Monday, August 16, 2004

Buster Olney writes a book.

Guess what? It's anti-Yankee and anti-Steinbrenner.

After reading his insightful baseball articles on ESPN, who'd have thunk it?

I know it's just the publisher's notes, but it still has to crack you up: "With unparalleled knowledge of the game, he also advances a compelling argument that the philosophy that made the Yankees great was inherently unsustainable and ultimately harmful to the sport."

As for the "unparalleled knowledge of the game," all you have to do is read his articles to see that his baseball knowledge is, at the very least, ummm, "paralleled." I knew more about the game when I was ten years old. I don't have the time or energy to go back through the ESPN archives and link to all the stupid Olney articles. Just pick any of them and it's likely to demonstrate very little of that "unparalleled knowledge."
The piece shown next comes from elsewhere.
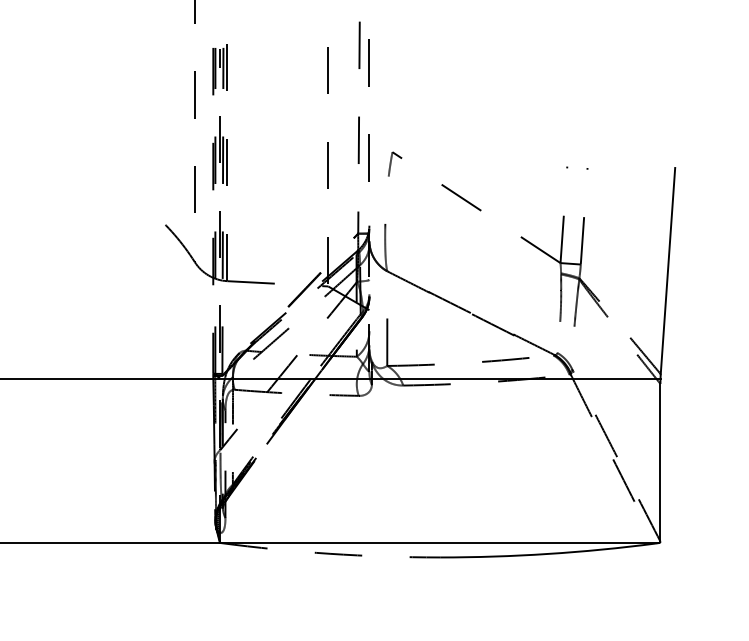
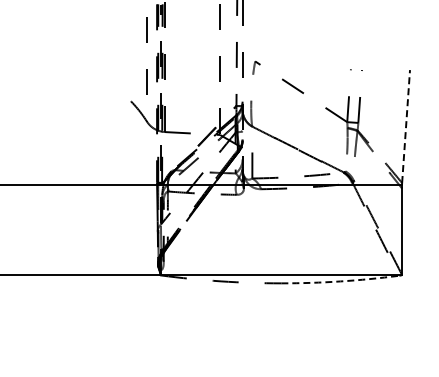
line: (668, 271) -> (406, 126), solid -> dashed
arc: (548, 554) -> (340, 281), solid -> dashed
Whatever Yankees greatness was "unsustainable," maybe Olney should at least wait until they win less than 100 games in a season. Ask the Diamondbacks or Mariners about unsustainable greatness, the Yankees are cruising to their third straight 100-win season, thank you very much. I don't know why the 2001 team wasn't great when then came within 2 outs of a fourth-straight title. I also thought last year's team was great -- 103 wins, beating the Twins and Red Sox, missing another title by just two games. I also think the 2004 team is pretty great, easily the best record in the league and about to become the first Yankee team ever to win 100 games for three straight seasons. So I suppose it depends on what you mean by "great" and by "sustainable." Unless Olney would only have been satisfied with seven straight World Series titles.

As for the "harmful to the sport" stuff, his next article is probably going to be how Baseball is Back ten years after The Strike. I don't know how attendance records = Harm, but maybe you'll have to read the book and let me know. Probably because of the decline in Productive Outs, or something. Maybe the lack of Clubhouse Chemistry that is sweeping through major-league baseball like a cancer.

Am I the only person who thinks this kind of hurts this man's questionable credibility? When he writes that the Yankees are in trouble, is he trying to sell books? Or is his opinion merely clouded by his anti-Steinbrenner bias? Eventually, the Yankees will have a disappointing season and lose the AL East. Then Olney will proclaim victory because he's been predicting it for ten straight seasons.

But perhaps the most damning indictment is the following praise, found at amazon.com: "A wonderful story about money, power, and baseball that will keep you reading until the bottom of the 9th." That effusive praise is by none other than Mr. "Summer of '98" Himself, Mike Lupica.

Why don't they get a real journalist to review his book? At least KJ got less one-star reviews than Lupica.